Still, GM and the industry face formidable hurdles to a widely electric future, including the high cost of batteries and dearth of charging stations. What's more, even the most optimistic advocates predict electric cars will total just 10 percent of global auto sales by 2020.

The Volt, price at $41,000, will be built in such small numbers to start — 10,000 in the first year, expanding to 45,000 in 2012 — that sales will make little more than a dent in the broader market.

Rival carmakers, too, are rushing to get plug-ins to showrooms. Nissan Motor Co.'s pure-electric Leaf goes on sale soon, priced about $8,000 less than the Volt. Ford Motor Co. and Chrysler Group, LLC will roll out electric models in the next year or two.

"People are going to vote with their choices," said Mark Duvall, a director at the Electric Power Research Institute in Palo Alto, Calif. "We are essentially electing the successor to the Toyota Prius."

The right balance

GM officials believe the Volt strikes the right balance between innovation and convention, and that the technology behind it can easily translate to other models, giving the automaker an edge on the competition.

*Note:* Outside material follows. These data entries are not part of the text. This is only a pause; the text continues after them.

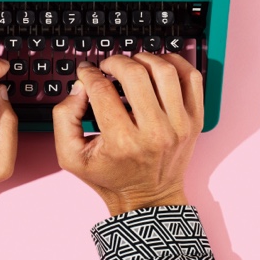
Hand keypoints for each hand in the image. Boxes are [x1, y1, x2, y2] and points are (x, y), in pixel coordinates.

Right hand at [52, 53, 202, 215]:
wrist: (149, 200)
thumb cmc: (111, 177)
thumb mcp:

The Volt offers an estimated 25 to 50 miles on electric power before the gas engine kicks in, producing electricity through a generator that extends the range 344 miles — well beyond the Leaf's estimated 73-mile battery range.

"If people are going to spend their hard-earned money on a car, they want it to do everything," said Tony Posawatz, the Volt's vehicle line director. "They want to be able to drive it on long trips. They want to be able to drive it to and from work and want fantastic fuel economy."

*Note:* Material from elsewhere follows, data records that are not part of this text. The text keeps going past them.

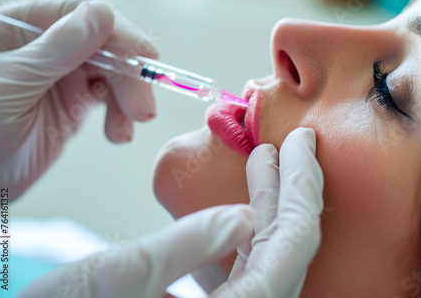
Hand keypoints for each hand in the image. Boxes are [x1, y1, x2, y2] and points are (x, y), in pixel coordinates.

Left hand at [0, 0, 157, 200]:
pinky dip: (121, 116)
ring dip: (129, 98)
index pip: (79, 13)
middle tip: (143, 107)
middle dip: (129, 75)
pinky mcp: (74, 102)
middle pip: (105, 44)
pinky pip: (110, 99)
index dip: (118, 33)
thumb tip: (102, 15)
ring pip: (114, 73)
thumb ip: (59, 48)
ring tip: (131, 124)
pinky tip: (118, 133)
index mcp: (21, 27)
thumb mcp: (14, 82)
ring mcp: (62, 74)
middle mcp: (46, 46)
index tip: (144, 58)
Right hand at [17, 127, 322, 297]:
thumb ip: (187, 245)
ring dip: (270, 205)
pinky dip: (249, 230)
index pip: (293, 243)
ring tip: (266, 161)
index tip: (302, 142)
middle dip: (292, 189)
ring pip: (271, 256)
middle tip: (292, 144)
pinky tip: (243, 205)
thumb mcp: (117, 279)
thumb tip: (243, 216)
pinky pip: (249, 268)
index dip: (303, 187)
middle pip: (289, 248)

GM isn't alone in touting the Volt as a breakthrough. Initial reviews are positive. The Volt has racked up two "car of the year" awards — the other from Automobile Magazine.

The Volt also debuts amid a shift in consumer sentiment toward electric cars since the days of the EV1, which GM pulled the plug on after losing $1 billion.

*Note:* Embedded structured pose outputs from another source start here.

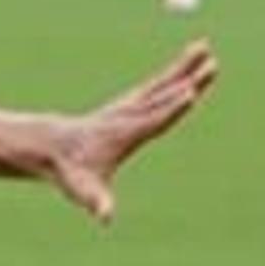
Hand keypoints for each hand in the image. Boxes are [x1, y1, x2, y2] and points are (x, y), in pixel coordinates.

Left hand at [42, 39, 220, 222]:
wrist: (53, 147)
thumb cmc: (71, 172)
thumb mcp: (82, 189)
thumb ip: (95, 201)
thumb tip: (104, 218)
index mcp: (124, 134)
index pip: (154, 119)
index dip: (173, 107)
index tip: (191, 92)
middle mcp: (129, 114)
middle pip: (164, 95)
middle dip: (189, 81)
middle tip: (211, 65)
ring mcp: (129, 106)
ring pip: (162, 83)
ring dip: (184, 67)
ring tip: (205, 47)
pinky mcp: (130, 103)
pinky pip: (157, 84)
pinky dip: (175, 72)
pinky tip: (188, 62)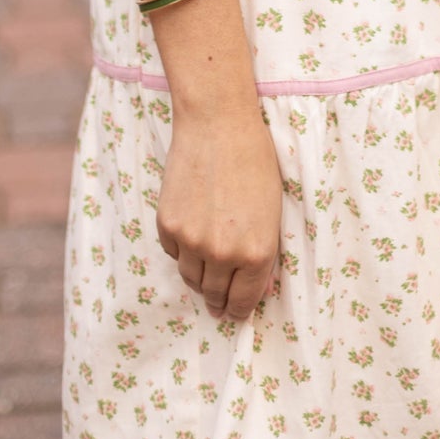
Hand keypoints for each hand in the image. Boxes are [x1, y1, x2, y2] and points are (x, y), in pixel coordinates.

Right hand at [156, 105, 281, 320]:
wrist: (218, 124)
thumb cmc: (255, 162)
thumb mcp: (272, 211)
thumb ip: (263, 252)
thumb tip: (258, 290)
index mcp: (257, 252)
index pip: (244, 300)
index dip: (239, 311)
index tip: (234, 314)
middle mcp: (224, 253)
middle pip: (214, 294)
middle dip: (218, 300)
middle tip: (217, 304)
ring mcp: (192, 241)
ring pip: (191, 278)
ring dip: (199, 278)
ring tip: (205, 272)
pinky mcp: (167, 226)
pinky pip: (174, 253)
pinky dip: (182, 250)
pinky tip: (192, 233)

Gas prices shot up to $4 a gallon in 2008, putting fuel efficiency on the radar of many car buyers. At the same time, more Americans are worried about climate change and the economic perils of heavy dependency on foreign oil. Lawmakers have bolstered fuel economy standards, forcing automakers to incorporate more fuel-efficient vehicles into their lineups and explore new energy-saving technologies.

Up to $7,500 in tax credits are available for new electric car buyers and the Obama administration has awarded $2.4 billion in cash grants to encourage electric vehicle and battery research. "The government is no doubt going to be an important part of this equation moving forward," said Mike Robinet, an analyst with IHS Automotive in Northville.

Dealers expect a sell-out

Dealers expect to sell out of the Volt, with many reporting orders and deposits outpace the number of vehicles GM has allocated. GM declined to disclose the number of pre-ordered Volts.

Some auto analysts say the Volt could win over buyers who may be reluctant to splurge on an all-electric car with a limited range, and help GM make a break for the lead in this emerging market. Chief rival Toyota Motor Corp. is still two years from putting a plug-in on the market.

"This is a chance for Chevrolet to grab the hybrid-green car needle away from Toyota," said James Bell, an analyst with Kelley Blue Book in Irvine, Calif.

Despite a decade in the market, conventional gas-electric hybrids like the Toyota Prius represent just 2.3 percent of U.S. auto sales, according to WardsAuto.com, an industry data website. And that's with federal tax credits and incentives to lure buyers.

"The Volt and the Leaf need to do a lot better if they're really going to change the energy profile of how we drive," said Duvall, of the Electric Power Research Institute.

Some observers contend the Volt is priced too high and the battery range too limited to move beyond a niche car. Nor is the Volt expected to make money for GM in its first generation.

More important to GM's profitability and future are vehicles like the Chevrolet Malibu and Silverado, which sell in higher numbers, said Mike Omotoso, senior manger of global powertrain at J.D. Power & Associates

in Troy.

"I don't think the Volt is going to make or break GM."